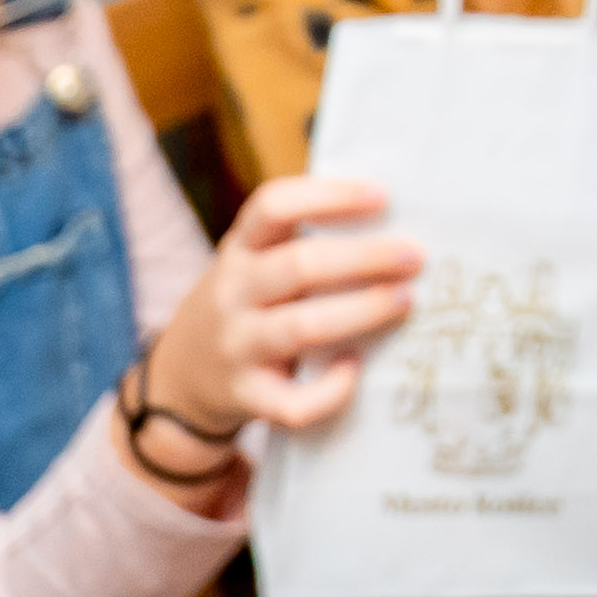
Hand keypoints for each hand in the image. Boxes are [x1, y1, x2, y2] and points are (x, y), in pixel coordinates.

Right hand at [143, 174, 424, 461]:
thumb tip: (391, 221)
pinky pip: (293, 401)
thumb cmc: (243, 306)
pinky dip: (331, 389)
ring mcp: (237, 346)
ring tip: (404, 300)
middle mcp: (232, 293)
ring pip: (301, 328)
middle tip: (414, 257)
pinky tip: (354, 368)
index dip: (329, 196)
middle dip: (364, 258)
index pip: (274, 206)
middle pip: (299, 266)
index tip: (383, 195)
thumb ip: (299, 242)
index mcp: (239, 249)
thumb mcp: (252, 263)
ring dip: (361, 312)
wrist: (181, 377)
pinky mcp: (246, 396)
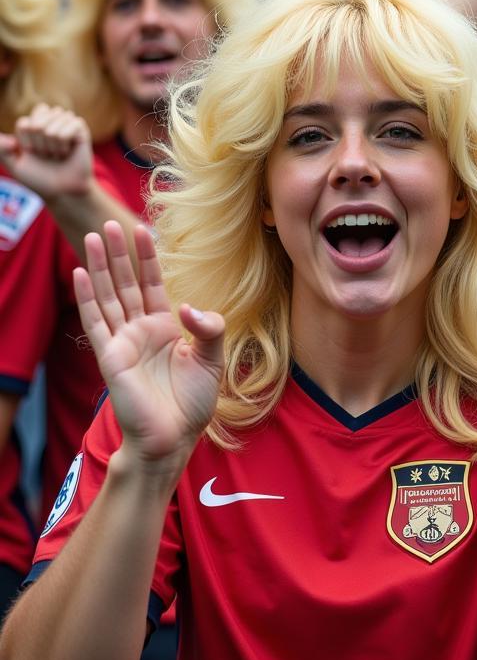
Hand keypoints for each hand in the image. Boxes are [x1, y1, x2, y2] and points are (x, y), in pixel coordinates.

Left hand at [0, 104, 93, 200]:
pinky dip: (67, 140)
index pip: (24, 123)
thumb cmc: (40, 179)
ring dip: (55, 143)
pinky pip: (72, 123)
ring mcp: (64, 124)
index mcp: (30, 126)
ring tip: (59, 154)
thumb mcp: (16, 167)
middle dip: (41, 142)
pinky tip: (70, 151)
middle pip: (38, 121)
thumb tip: (8, 140)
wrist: (63, 191)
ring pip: (55, 121)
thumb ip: (2, 151)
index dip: (27, 142)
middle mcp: (47, 122)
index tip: (34, 155)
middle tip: (48, 156)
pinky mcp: (80, 129)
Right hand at [74, 222, 223, 472]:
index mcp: (165, 328)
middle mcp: (141, 330)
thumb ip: (211, 328)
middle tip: (108, 222)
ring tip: (91, 236)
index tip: (142, 229)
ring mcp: (123, 341)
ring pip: (108, 295)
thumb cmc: (194, 403)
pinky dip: (87, 297)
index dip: (147, 257)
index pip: (153, 283)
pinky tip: (80, 273)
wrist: (174, 437)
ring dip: (99, 266)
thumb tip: (188, 307)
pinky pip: (95, 321)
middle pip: (126, 282)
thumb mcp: (214, 359)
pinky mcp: (110, 356)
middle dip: (117, 253)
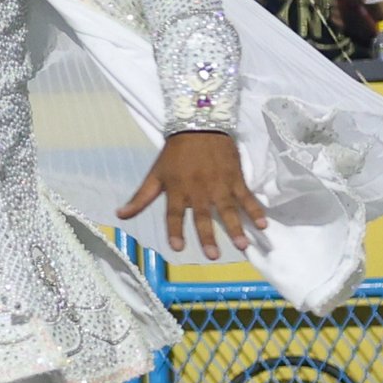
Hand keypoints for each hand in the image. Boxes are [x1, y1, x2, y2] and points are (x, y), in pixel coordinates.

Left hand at [117, 130, 264, 261]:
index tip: (177, 247)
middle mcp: (198, 189)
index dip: (175, 230)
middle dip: (207, 235)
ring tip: (242, 245)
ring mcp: (219, 185)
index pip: (173, 214)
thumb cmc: (174, 154)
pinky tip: (263, 224)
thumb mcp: (155, 175)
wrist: (199, 126)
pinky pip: (247, 196)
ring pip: (228, 209)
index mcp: (177, 189)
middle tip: (213, 256)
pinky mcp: (235, 178)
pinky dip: (255, 210)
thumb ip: (140, 198)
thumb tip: (119, 215)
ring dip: (236, 227)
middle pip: (202, 215)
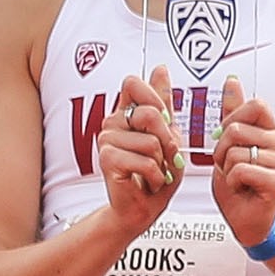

────

→ **Exercise details**
Transcribe the records in full and exactly. Pictures stay out.

→ **Exercise response**
Hand keypoints for each hand in the image. Boxes are [x1, y1, x2, y2] and points are (x, y), in pixel coordinates.

Right hand at [143, 174, 424, 461]:
thumb tip: (391, 221)
pinky pip: (293, 401)
thumb cmc: (243, 306)
pinky dip: (331, 389)
ring mcp: (237, 346)
ring tip: (404, 300)
middle mcp: (232, 293)
ring pip: (301, 328)
middle tip: (414, 257)
pinky tip: (354, 368)
index dip: (329, 196)
middle dip: (364, 258)
index pip: (274, 206)
middle pip: (299, 266)
index tip: (383, 195)
thumb ip: (299, 242)
index mcp: (239, 249)
thumb mcp: (252, 263)
ring dip: (361, 312)
wrist: (181, 377)
pinky mcp: (246, 396)
Hand keypoints for each hand in the image. Boxes are [x1, y1, x2, y2] and points are (x, y), in pixel coordinates.

Left hand at [0, 104, 93, 200]:
pinky dip: (67, 140)
index pip: (24, 123)
thumb cmc: (40, 179)
ring dip: (55, 143)
pinky pip: (72, 123)
ring mcp: (64, 124)
index mcp: (30, 126)
ring tip: (59, 154)
thumb mcp: (16, 167)
middle dip: (41, 142)
pinky tip: (70, 151)
middle pip: (38, 121)
thumb tip: (8, 140)
wrist: (63, 191)
ring pip: (55, 121)
thumb ip: (2, 151)
index dip: (27, 142)
middle mcp: (47, 122)
index tip: (34, 155)
middle tip: (48, 156)
pinky mcp: (80, 129)
Right hand at [74, 222, 223, 472]:
index mcp: (165, 328)
middle mcp: (141, 330)
thumb ip: (211, 328)
middle tip: (108, 222)
ring tip: (91, 236)
index tip: (142, 229)
ring mcp: (123, 341)
ring pip: (108, 295)
thumb cmc: (194, 403)
pinky dip: (87, 297)
index dip: (147, 257)
index pip: (153, 283)
pinky tip: (80, 273)
wrist: (174, 437)
ring dip: (99, 266)
thumb tip: (188, 307)
pinky pip: (95, 321)
middle pip: (126, 282)
thumb mcp: (214, 359)
pinky mcp: (110, 356)
middle dip: (117, 253)
Hand keypoints for each hand in the image. Boxes are [x1, y1, x2, y2] and points are (x, y), in pixel coordinates.

Left hand at [117, 130, 264, 261]:
index tip: (177, 247)
middle mcp: (198, 189)
index dip: (175, 230)
middle dip: (207, 235)
ring tip: (242, 245)
ring mcp: (219, 185)
index pip: (173, 214)
thumb cmc: (174, 154)
pinky tip: (263, 224)
thumb mcp: (155, 175)
wrist: (199, 126)
pinky pip: (247, 196)
ring pip: (228, 209)
index mcp: (177, 189)
middle tip: (213, 256)
pinky mcp: (235, 178)
pinky dip: (255, 210)
thumb ip: (140, 198)
thumb tip: (119, 215)
ring dip: (236, 227)
middle pip: (202, 215)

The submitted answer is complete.